[Page-level text extractions]
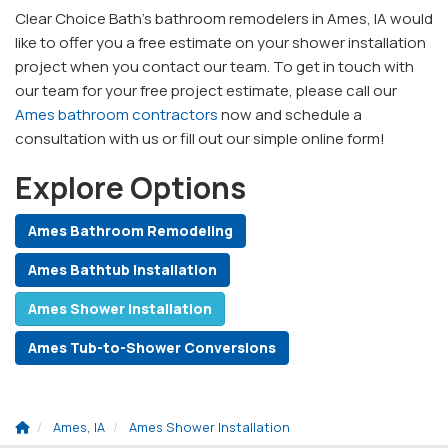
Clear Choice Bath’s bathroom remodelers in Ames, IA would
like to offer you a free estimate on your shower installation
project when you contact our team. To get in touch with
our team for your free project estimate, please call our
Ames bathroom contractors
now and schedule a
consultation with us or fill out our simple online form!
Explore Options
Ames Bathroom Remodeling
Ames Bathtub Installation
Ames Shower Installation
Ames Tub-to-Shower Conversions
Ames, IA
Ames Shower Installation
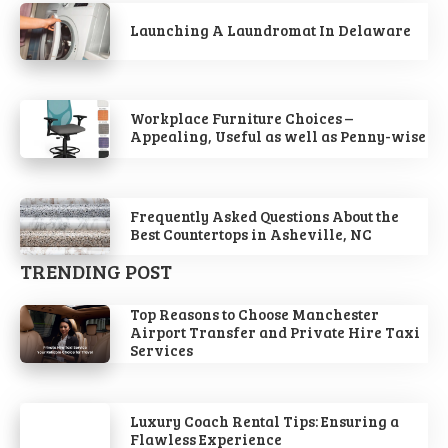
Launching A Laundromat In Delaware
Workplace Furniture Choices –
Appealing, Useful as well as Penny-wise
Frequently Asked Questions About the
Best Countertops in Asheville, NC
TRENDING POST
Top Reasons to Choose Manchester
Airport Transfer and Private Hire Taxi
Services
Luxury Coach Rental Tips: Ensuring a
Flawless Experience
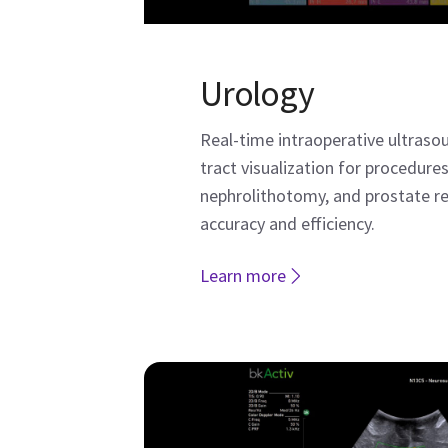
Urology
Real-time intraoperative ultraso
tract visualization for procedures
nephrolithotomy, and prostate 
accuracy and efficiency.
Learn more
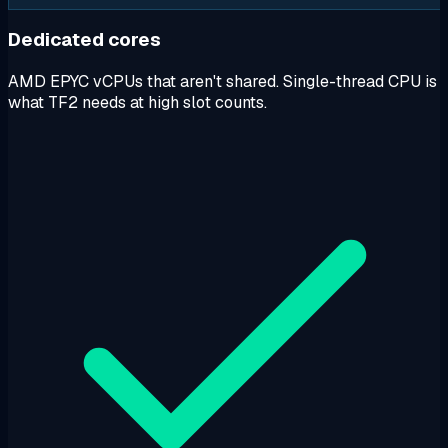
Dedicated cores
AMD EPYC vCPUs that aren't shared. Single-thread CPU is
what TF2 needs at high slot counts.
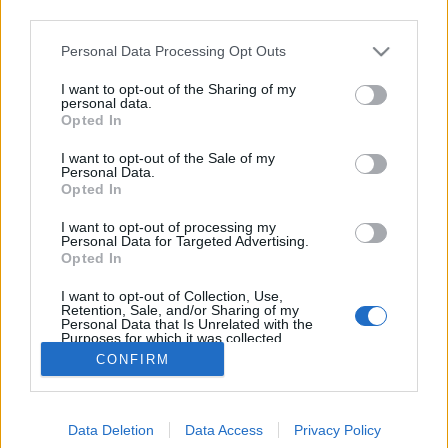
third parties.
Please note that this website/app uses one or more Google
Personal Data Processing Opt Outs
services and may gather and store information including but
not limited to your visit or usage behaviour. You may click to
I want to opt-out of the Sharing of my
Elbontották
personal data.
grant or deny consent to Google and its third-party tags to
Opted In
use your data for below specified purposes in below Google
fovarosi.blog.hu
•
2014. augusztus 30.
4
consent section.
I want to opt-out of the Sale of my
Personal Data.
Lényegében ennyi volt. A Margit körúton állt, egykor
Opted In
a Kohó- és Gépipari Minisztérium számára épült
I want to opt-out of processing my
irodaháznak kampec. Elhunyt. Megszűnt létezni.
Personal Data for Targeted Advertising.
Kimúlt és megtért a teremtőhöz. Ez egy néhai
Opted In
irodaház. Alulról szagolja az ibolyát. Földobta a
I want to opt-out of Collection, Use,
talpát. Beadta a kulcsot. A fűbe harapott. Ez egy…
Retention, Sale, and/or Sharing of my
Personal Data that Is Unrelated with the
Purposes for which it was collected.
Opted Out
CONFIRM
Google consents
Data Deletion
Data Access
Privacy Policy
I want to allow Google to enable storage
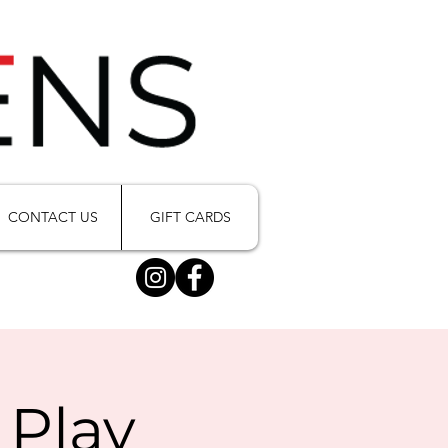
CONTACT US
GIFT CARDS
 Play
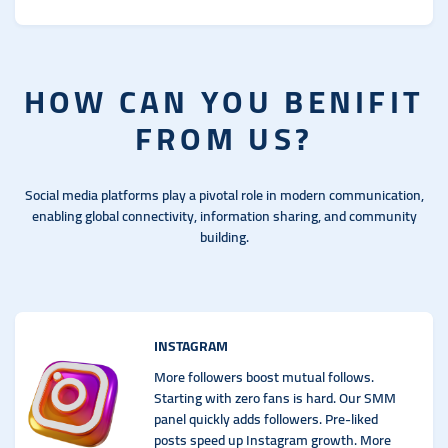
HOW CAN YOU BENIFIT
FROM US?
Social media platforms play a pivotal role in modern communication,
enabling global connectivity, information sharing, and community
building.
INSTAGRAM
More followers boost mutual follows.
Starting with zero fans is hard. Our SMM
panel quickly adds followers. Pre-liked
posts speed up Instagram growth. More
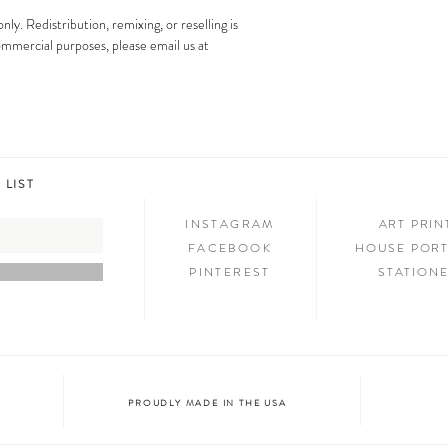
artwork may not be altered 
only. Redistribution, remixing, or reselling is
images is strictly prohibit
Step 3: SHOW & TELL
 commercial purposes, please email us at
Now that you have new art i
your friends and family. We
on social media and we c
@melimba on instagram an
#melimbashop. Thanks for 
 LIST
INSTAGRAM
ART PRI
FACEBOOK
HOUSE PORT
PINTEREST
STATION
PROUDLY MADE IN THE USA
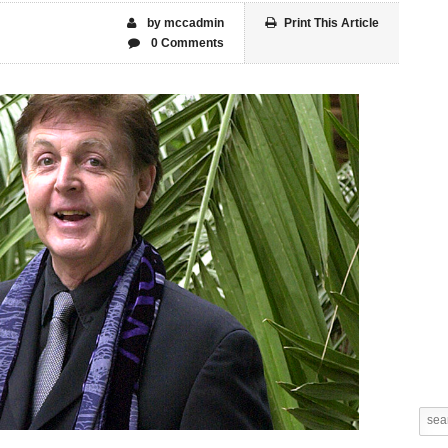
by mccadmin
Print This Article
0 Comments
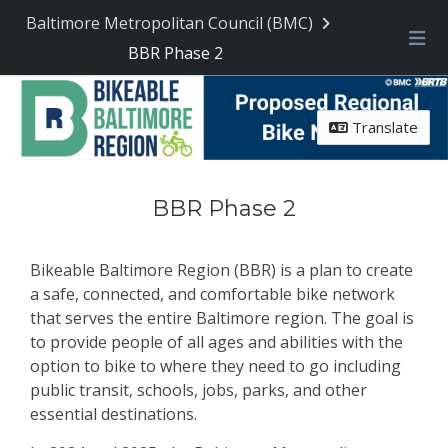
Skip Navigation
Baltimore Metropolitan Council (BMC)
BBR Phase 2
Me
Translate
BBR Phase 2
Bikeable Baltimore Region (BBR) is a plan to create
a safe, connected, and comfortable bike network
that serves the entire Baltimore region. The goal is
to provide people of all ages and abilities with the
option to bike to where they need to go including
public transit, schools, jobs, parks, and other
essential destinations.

**Brief:** Update the text of all the records by putting "Des Moines" wherever "Ames" occurs, keeping every other line unchanged. Leave the pictures out of your answer.

**Exercise answer:**
Clear Choice Bath’s bathroom remodelers in Des Moines, IA would
like to offer you a free estimate on your shower installation
project when you contact our team. To get in touch with
our team for your free project estimate, please call our
Des Moines bathroom contractors
now and schedule a
consultation with us or fill out our simple online form!
Explore Options
Des Moines Bathroom Remodeling
Des Moines Bathtub Installation
Des Moines Shower Installation
Des Moines Tub-to-Shower Conversions
Des Moines, IA
Des Moines Shower Installation
Launching A Laundromat In Delaware
Workplace Furniture Choices –
Appealing, Useful as well as Penny-wise
Frequently Asked Questions About the
Best Countertops in Asheville, NC
TRENDING POST
Top Reasons to Choose Manchester
Airport Transfer and Private Hire Taxi
Services
Luxury Coach Rental Tips: Ensuring a
Flawless Experience
Urology
Real-time intraoperative ultraso
tract visualization for procedures
nephrolithotomy, and prostate 
accuracy and efficiency.
Learn more
Dedicated cores
AMD EPYC vCPUs that aren't shared. Single-thread CPU is
what TF2 needs at high slot counts.
third parties.
Please note that this website/app uses one or more Google
Personal Data Processing Opt Outs
services and may gather and store information including but
not limited to your visit or usage behaviour. You may click to
I want to opt-out of the Sharing of my
Elbontották
personal data.
grant or deny consent to Google and its third-party tags to
Opted In
use your data for below specified purposes in below Google
fovarosi.blog.hu
•
2014. augusztus 30.
4
consent section.
I want to opt-out of the Sale of my
Personal Data.
Lényegében ennyi volt. A Margit körúton állt, egykor
Opted In
a Kohó- és Gépipari Minisztérium számára épült
I want to opt-out of processing my
irodaháznak kampec. Elhunyt. Megszűnt létezni.
Personal Data for Targeted Advertising.
Kimúlt és megtért a teremtőhöz. Ez egy néhai
Opted In
irodaház. Alulról szagolja az ibolyát. Földobta a
I want to opt-out of Collection, Use,
talpát. Beadta a kulcsot. A fűbe harapott. Ez egy…
Retention, Sale, and/or Sharing of my
Personal Data that Is Unrelated with the
Purposes for which it was collected.
Opted Out
CONFIRM
Google consents
Data Deletion
Data Access
Privacy Policy
I want to allow Google to enable storage
CONTACT US
GIFT CARDS
 Play
HOW CAN YOU BENIFIT
FROM US?
Social media platforms play a pivotal role in modern communication,
enabling global connectivity, information sharing, and community
building.
INSTAGRAM
More followers boost mutual follows.
Starting with zero fans is hard. Our SMM
panel quickly adds followers. Pre-liked
posts speed up Instagram growth. More
artwork may not be altered 
only. Redistribution, remixing, or reselling is
images is strictly prohibit
Step 3: SHOW & TELL
 commercial purposes, please email us at
Now that you have new art i
your friends and family. We
on social media and we c
@melimba on instagram an
#melimbashop. Thanks for 
 LIST
INSTAGRAM
ART PRI
FACEBOOK
HOUSE PORT
PINTEREST
STATION
PROUDLY MADE IN THE USA
by mccadmin
Print This Article
0 Comments
Skip Navigation
Baltimore Metropolitan Council (BMC)
BBR Phase 2
Me
Translate
BBR Phase 2
Bikeable Baltimore Region (BBR) is a plan to create
a safe, connected, and comfortable bike network
that serves the entire Baltimore region. The goal is
to provide people of all ages and abilities with the
option to bike to where they need to go including
public transit, schools, jobs, parks, and other
essential destinations.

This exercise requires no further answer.